What attracted you to UConn?
I was drawn to UConn by the rural setting, having grown up in the city of Bridgeport and not having much outdoor time really made me crave an authentic woodland experience.
Why did you choose your particular major?
Ever since I was a child, I have been interested in the concept of space colonization and through a long and winding journey, I finally found the field that will someday allow me to practice my dream of designing a city in space.
Which one of your UConn activities, internships or jobs was the most memorable? Why?
I think that my most memorable UConn activity was my involvement in the EcoHouse learning community. I made so many amazing and authentic friends through my learning community and we still go out together almost weekly.
Name two other experiences that have enriched your studies.
I am a student farmer at Spring Valley Student Farm, just five miles off campus. Having had the opportunity to live there since January 2018, I can say that it has been such a transformative experience for me and really allowed me to flourish in school knowing that I have a community, a home and an anchor to return to every day. Another experience would have to be working for four months at Eric Rains Landscape Architecture in South Norwalk this past summer. My time working there taught me that I am truly ready to work in this career, gave me a whole new set of skills and dimension to my work and perspective and showed me that I can produce work that is worth something regardless of what any student or professor thinks.
What was the biggest challenge in your UConn career?
My biggest challenge at UConn was adapting to not being in a city, everything from how quiet and dark nights were to how many bugs and wild animals were around. I felt really homesick my first two years because everything was so strange and new, but through deeper friendships I have a new family and home away from home!

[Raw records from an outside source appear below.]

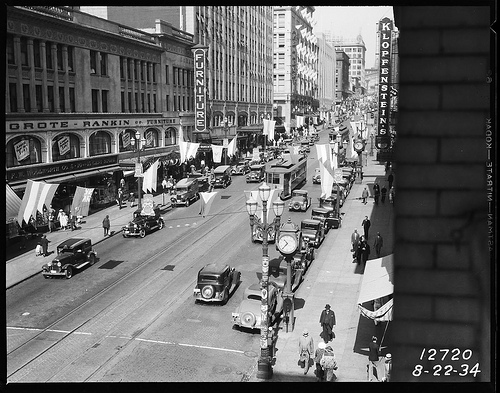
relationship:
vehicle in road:
[193, 249, 238, 315] [90, 122, 309, 326]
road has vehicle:
[90, 122, 309, 326] [193, 249, 238, 315]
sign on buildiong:
[15, 112, 163, 131] [37, 0, 207, 173]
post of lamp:
[248, 197, 278, 378] [245, 180, 308, 222]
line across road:
[46, 318, 285, 392] [5, 113, 370, 385]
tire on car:
[61, 263, 77, 289] [40, 237, 106, 294]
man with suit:
[318, 298, 343, 330] [320, 320, 334, 346]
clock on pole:
[264, 217, 316, 254] [280, 256, 304, 318]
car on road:
[40, 237, 106, 294] [5, 113, 370, 385]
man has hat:
[318, 298, 343, 330] [325, 303, 335, 314]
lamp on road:
[245, 180, 308, 222] [5, 113, 370, 385]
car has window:
[40, 237, 106, 294] [83, 244, 92, 253]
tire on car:
[61, 263, 74, 280] [40, 237, 106, 294]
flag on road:
[72, 185, 106, 232] [5, 113, 370, 385]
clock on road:
[264, 217, 316, 254] [5, 113, 370, 385]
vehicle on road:
[193, 249, 238, 315] [22, 73, 322, 376]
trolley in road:
[255, 140, 304, 214] [5, 113, 370, 385]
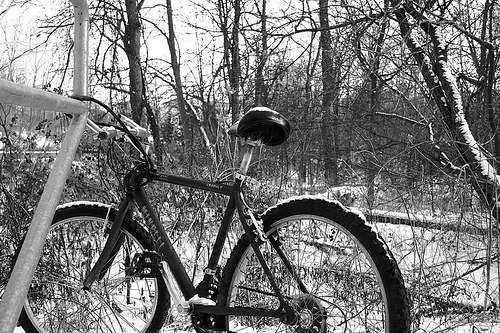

When do you expect to graduate? What then?
I should be graduating this coming May! I am currently torn between entering the workforce of landscape architecture or attending grad school for either a master’s in landscape architecture, architecture, or both! I must say that this is truly a hard decision to make!
Is there anything else you would like us to know about you?
I was originally going to be working in the field of aquaculture, but everything changed when I enrolled in Exploring Diversity in Aquaculture, thanks to two high school teachers, now great friends of mine. They gave me the chance to tour aquaculture operations in Alabama, New England and Scotland in the UK. The experience gave me the wings and freedom to dream and allowed me to do some deep reflection and the courage to try out college and follow my crazy dream. That was one of the most important things that I have done in my life. I knew that if I were to fail in school, I could still be employed in the field of aquaculture and that I was free to pursue anything that I wanted.
Just this past spring I placed second in a national student design competition and received $1000 at the national student Landscape Architecture Conference (LABash2019)! The funny thing is that I thought that my design was not going to stand a chance, so I entered last second, literally five minutes before the deadline!
Overall my experience here has given me the courage to pursue what I want, to stand my ground, and has taught me my worth.